The Philippine government said it is prepared to roll out measures to keep inflation manageable and cushion the impact of volatile oil prices as conflict in the Middle East adds fresh pressure on global energy markets.
The Department of Economy, Planning, and Development (DEPDev) said the country’s headline inflation rose to 2.4 percent in February 2026 from 2.0 percent in January, bringing the year-to-date average to 2.2 percent, still within the government’s 2 percent to 4 percent target range for 2026 and 2027.
DEPDev said February inflation was driven mainly by faster food inflation, which climbed to 1.6 percent from 0.7 percent, and non-food inflation, which accelerated to 2.8 percent from 2.5 percent.
Food inflation was led by faster price increases in fish, which rose 7.7 percent from 7.3 percent, amid shellfish and crustacean bans linked to red tide alerts.
Non-food inflation also picked up due to higher inflation in housing rentals, which increased to 3.0 percent from 2.8 percent, and electricity, which edged up to 6.6 percent from 6.5 percent.
“Overall price conditions remain stable. However, we are mindful of recent geopolitical developments, which we are closely monitoring, along with domestic supply conditions of key commodities,” DEPDev Secretary Arsenio M. Balisacan said.
Balisacan said the government would implement mitigating measures to address upside inflation pressures arising from the Middle East conflict, including the possible lifting of excise taxes on petroleum products if global oil prices breach USD 80 per barrel.
“Further, the government will implement measures to reduce fuel consumption, first by government offices, and we encourage the private sector to do the same. These measures include the use of shuttle buses, encouraging car-pooling, as well as implementing flexible work arrangements such as work-from-home and compressed workweeks,” Balisacan said.
He said the government would also pursue long-term measures to reduce dependence on imported oil by incentivizing renewable energy and alternative fuels, promoting active transport, and strengthening energy conservation programs.

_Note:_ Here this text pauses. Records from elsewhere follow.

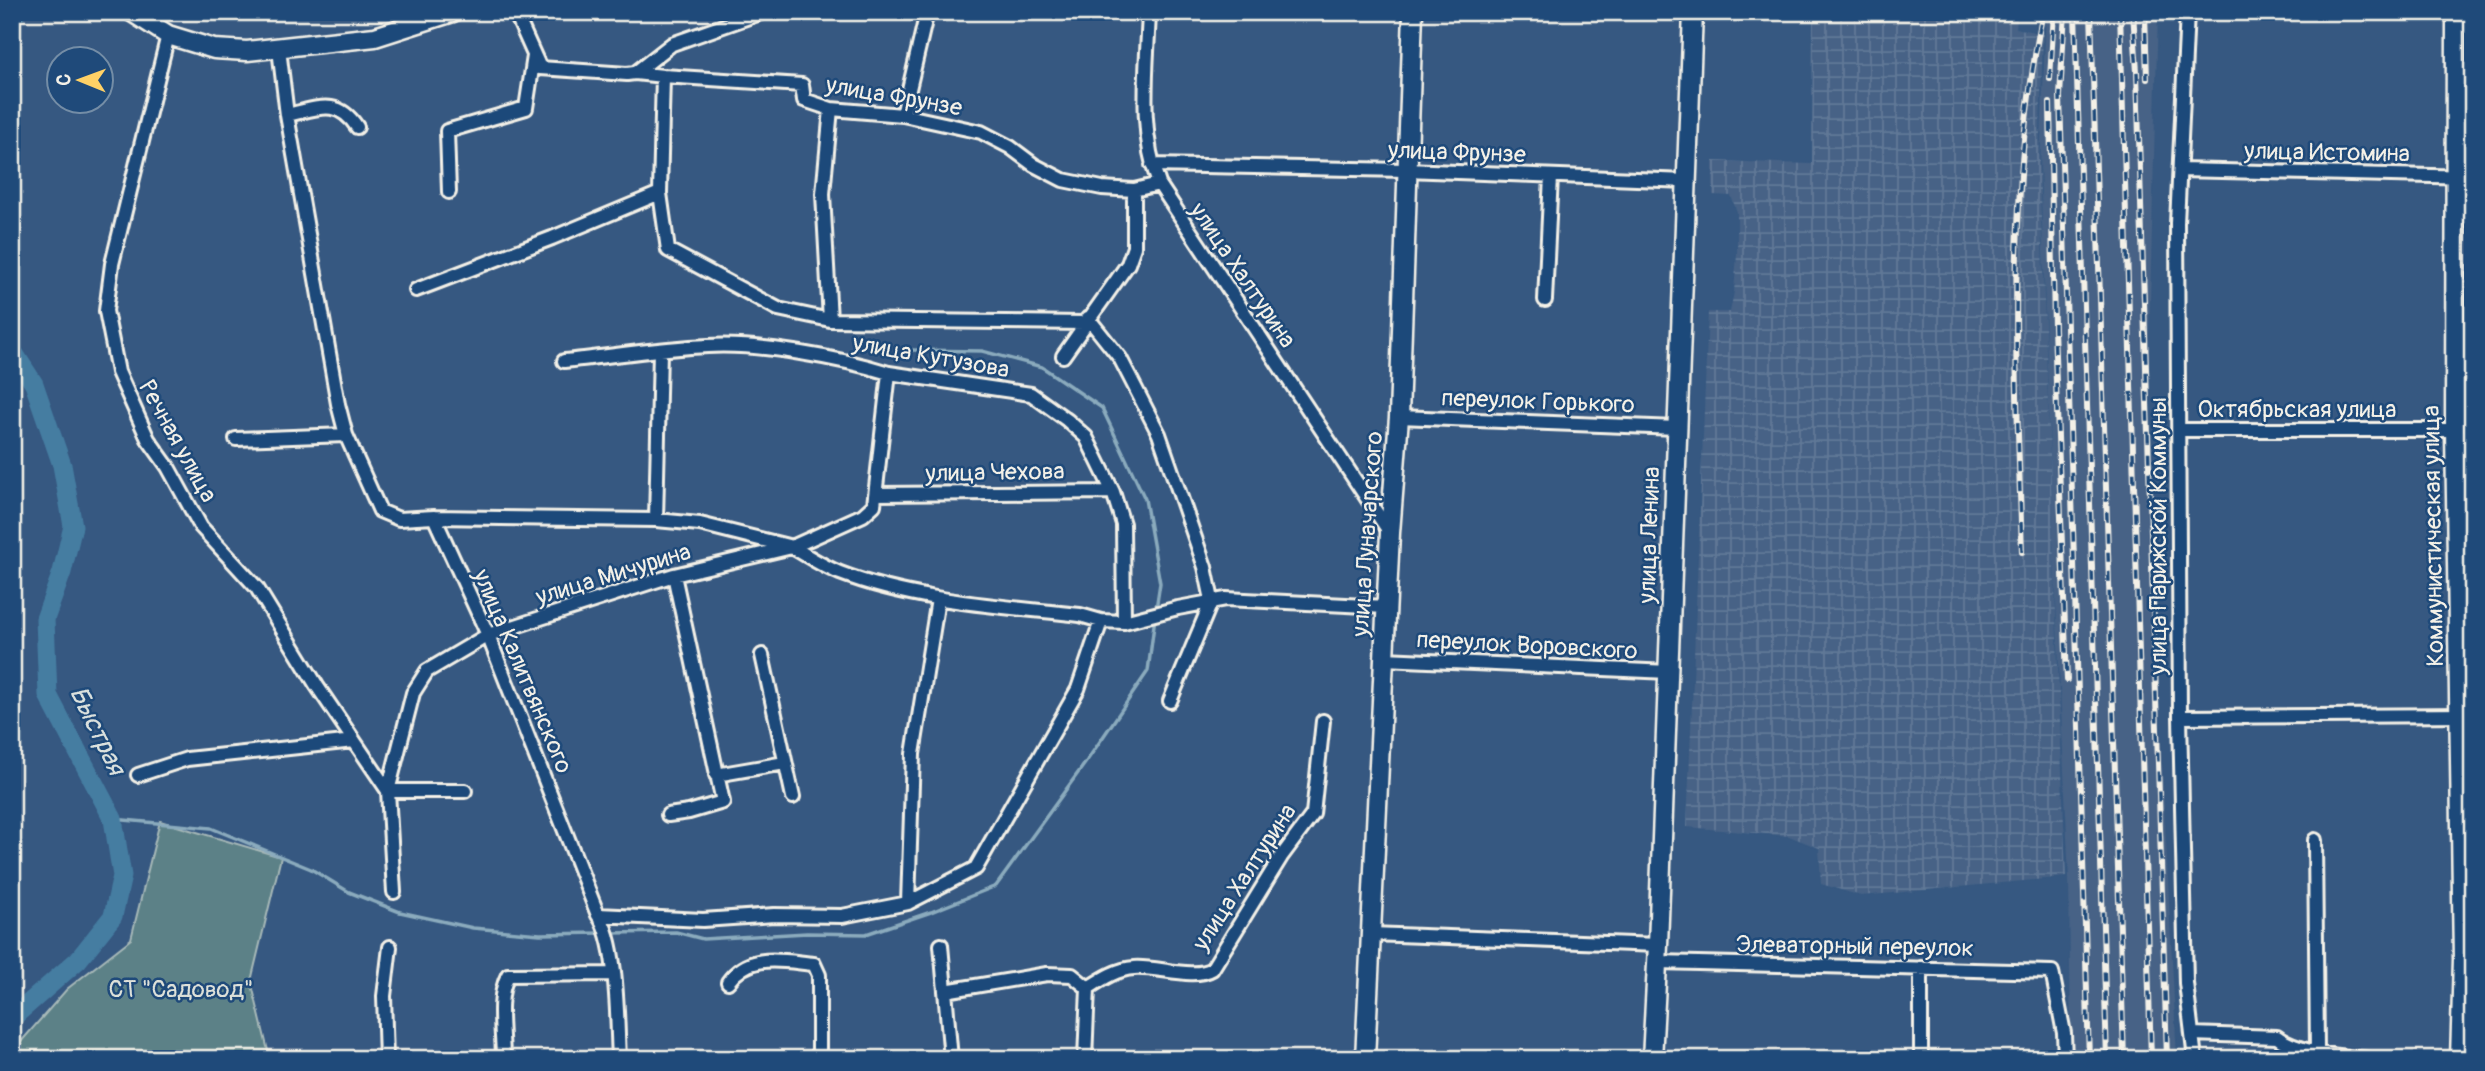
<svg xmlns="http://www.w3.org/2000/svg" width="2485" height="1071" font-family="Pangolin,sans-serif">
  <defs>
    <pattern id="industrial-grid" width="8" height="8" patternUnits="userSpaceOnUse" patternTransform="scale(1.75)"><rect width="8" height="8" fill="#466286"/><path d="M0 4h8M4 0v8" fill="none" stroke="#617997"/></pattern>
  </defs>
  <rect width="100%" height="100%" fill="#365881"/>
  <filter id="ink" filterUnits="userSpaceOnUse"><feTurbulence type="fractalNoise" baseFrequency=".0143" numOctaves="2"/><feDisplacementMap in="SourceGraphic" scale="14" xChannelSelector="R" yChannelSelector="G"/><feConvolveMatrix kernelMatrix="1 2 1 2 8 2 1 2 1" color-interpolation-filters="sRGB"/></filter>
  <g filter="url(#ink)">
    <path fill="#466286" d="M2046,12h112l-12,435 31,612h-106l-2,-180 -16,-341 -13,-372z"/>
    <path fill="url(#industrial-grid)" d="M1813,12h205l-2,16 27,6 -4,131 27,712 -205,19 -40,-12 -2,-36 -30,-12 -102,-9 21,-515h22l4,-20 3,-38v-42l-6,-16 -18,-1v-34l99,3z"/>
    <path fill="#5b8187" stroke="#a8b9b8" stroke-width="2" d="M160,821l121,36 -30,124 19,78h-258v-7l55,-63 64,-50z"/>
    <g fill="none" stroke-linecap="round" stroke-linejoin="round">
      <path stroke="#8babbd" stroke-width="3.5" d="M911,350l71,1 60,16 60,41 43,91 15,84 -4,26
        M113,819l98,9 100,41 38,23 51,20 73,16 67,6 62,-1
        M610,933l66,-1 27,7 104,-6 59,1 65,-22 65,-26 90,-124 62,-91 7,-54"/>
      <path stroke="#457da1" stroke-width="19" d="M12,14l5,-2
        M12,350l22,34 28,81 11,61 -11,46 -17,47 3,76 65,124 9,57 -9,40 -35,44 -66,58"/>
      <g stroke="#f4f1e8" stroke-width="18">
        <path id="street" d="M515,12l25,56 87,6 8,-1 37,-29 91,-32
          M1149,12c-2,58 -11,117 10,172l231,349
          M2187,12l-10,211 3,494 6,266 9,76
          M168,35l-56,229 -6,47 12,61 30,67 20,28 33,60 56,61 60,98 71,105 6,101
          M279,49l8,66 51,289 8,31 34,76 19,8 35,-2 54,118 110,280c20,27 19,109 21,144
          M635,73l28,3 -3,117 8,57 110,59 52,11 254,3
          M663,76l139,9 2,15 27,9 72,6 78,17 29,15 24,18 29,15 39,8 32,2 25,-6
          M287,115c30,-6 50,-18 70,12
          M903,115l24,-103
          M1152,165l254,5 281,11
          M2180,170l293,7
          M449,192l-2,-61 79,-23 8,-52
          M416,290l136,-52 108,-45
          M1545,300l6,-124
          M1088,318l32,40 39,76 46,133 7,33 -42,101
          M830,320l-7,-126 8,-85
          M1063,356l65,-92 6,-17v-57
          M564,361c48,-5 96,-13 144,-15 51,-3 132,12 181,27l142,21 36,26 19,17 27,55 10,32 1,98
          M1399,417l278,11
          M2180,430h275
          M2455,437h18
          M236,439l110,-4
          M876,494l237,-2
          M434,517l222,3 44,4 92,23 71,-32 11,-10 15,-132
          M656,520l4,-169
          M762,655l31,142
          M1384,659l285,13
          M2180,717l293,-2
          M138,775l49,-16 167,-18
          M716,775l69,-12
          M465,791h-77l25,-98 14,-22 61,-36 186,-60 118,-28c16,9 32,20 48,26 76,29 160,33 240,42l21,6 23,1 54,-14 48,-9 160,8
          M668,815l21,-3 34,-10 -49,-227
          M2315,840l2,211
          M908,903l5,-149 25,-155
          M598,915l105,5 71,-5 68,1 66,-13 68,-35 102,-179 23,-68
          M1371,934l287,11
          M941,945l10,114
          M1658,962l394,10 12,61 1,26
          M1921,968v91
          M728,982c22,-30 53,-21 86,-18l5,11v84
          M1088,988c14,-9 29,-19 46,-20 22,-2 60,12 78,1l69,-112 32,-43 10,-93
          M945,991l102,-17 25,1 16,13
          M2192,1034l85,3c20,16 65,20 91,22
          M386,1059l-2,-63 6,-49
          M503,1059c0,-26 -7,-61 5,-84l106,-1
          M1085,1059l3,-71"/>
      </g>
      <g stroke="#f4f1e8" stroke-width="23">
        <path id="secondary" d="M132,12l36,23 46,14 33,2 128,-14 78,-25
          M2456,12l-1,418 8,529 -3,100
          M1365,1059l25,-526 9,-116 14,-405
          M1652,1059l6,-114 35,-933"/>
      </g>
      <use href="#street" stroke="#1f4a7a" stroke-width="12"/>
      <use href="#secondary" stroke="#1f4a7a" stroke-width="18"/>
      <g stroke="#f4f1e8" stroke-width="6">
        <path id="rail" d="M2065,12l-5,84 29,963
          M2075,12l32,1047
          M2091,12l33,1047
          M2120,12l31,1047
          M2133,12l4,60 30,987
          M2145,12l2,67
          M2050,79l4,-67
          M2050,103l4,225 13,352
          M2022,552c-6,-180 -16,-362 21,-540"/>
      </g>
      <use href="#rail" stroke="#1f4a7a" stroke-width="3.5" stroke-dasharray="10" stroke-linecap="butt"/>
    </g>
  </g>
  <g text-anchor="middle" stroke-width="5" stroke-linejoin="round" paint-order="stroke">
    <g font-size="24" fill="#f4f1e8" stroke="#1f4a7a">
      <text transform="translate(894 96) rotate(10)" y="8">улица Фрунзе</text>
      <text transform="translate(1457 152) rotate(2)" y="8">улица Фрунзе</text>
      <text transform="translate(2327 152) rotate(1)" y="8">улица Истомина</text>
      <text transform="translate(1243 275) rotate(56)" y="8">улица Халтурина</text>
      <text transform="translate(931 356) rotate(10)" y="8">улица Кутузова</text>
      <text transform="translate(1538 401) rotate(2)" y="8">переулок Горького</text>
      <text x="2297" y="417">Октябрьская улица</text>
      <text transform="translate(178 441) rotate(61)" y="8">Речная улица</text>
      <text transform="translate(995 472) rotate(-1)" y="8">улица Чехова</text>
      <text transform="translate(1367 534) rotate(-86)" y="8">улица Луначарского</text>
      <text transform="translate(1649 535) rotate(-88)" y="8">улица Ленина</text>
      <text transform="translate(2158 536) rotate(-90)" y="8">улица Парижской Коммуны</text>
      <text transform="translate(2433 536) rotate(-91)" y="8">Коммунистическая улица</text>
      <text transform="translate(613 574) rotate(-17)" y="8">улица Мичурина</text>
      <text transform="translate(1527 645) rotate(3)" y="8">переулок Воровского</text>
      <text transform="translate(523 671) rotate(67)" y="8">улица Калитвянского</text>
      <text transform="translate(1244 877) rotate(-57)" y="8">улица Халтурина</text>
      <text transform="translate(1855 946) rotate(1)" y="8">Элеваторный переулок</text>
    </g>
    <g font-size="24" fill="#dde0d9" stroke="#1f4a7a">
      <text x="181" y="997">СТ "Садовод"</text>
    </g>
    <g font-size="26" font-style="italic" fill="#dae0dd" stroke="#1f4a7a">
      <text transform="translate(98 730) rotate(64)" y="9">Быстрая</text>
    </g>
  </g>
  <rect width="2485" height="1071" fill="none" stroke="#1f4a7a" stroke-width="42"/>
  <rect x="21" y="21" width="2443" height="1029" fill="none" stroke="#f4f1e8" stroke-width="2.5" filter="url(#ink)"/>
  <g transform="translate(80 80) rotate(271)"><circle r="33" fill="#1f4a7a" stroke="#748da6" stroke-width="2"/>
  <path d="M0-5L12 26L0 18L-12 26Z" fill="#ffd166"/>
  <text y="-10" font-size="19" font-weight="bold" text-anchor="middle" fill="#f4f1e8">С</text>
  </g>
</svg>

“We are ready to deploy timely and targeted interventions should external shocks intensify. Our priority is to protect vulnerable households, support affected industries, and sustain the country’s growth momentum amid global uncertainties,” Balisacan said.
The latest inflation reading reflects how food and power costs continue to shape price movements even as overall inflation remains within the government’s target band.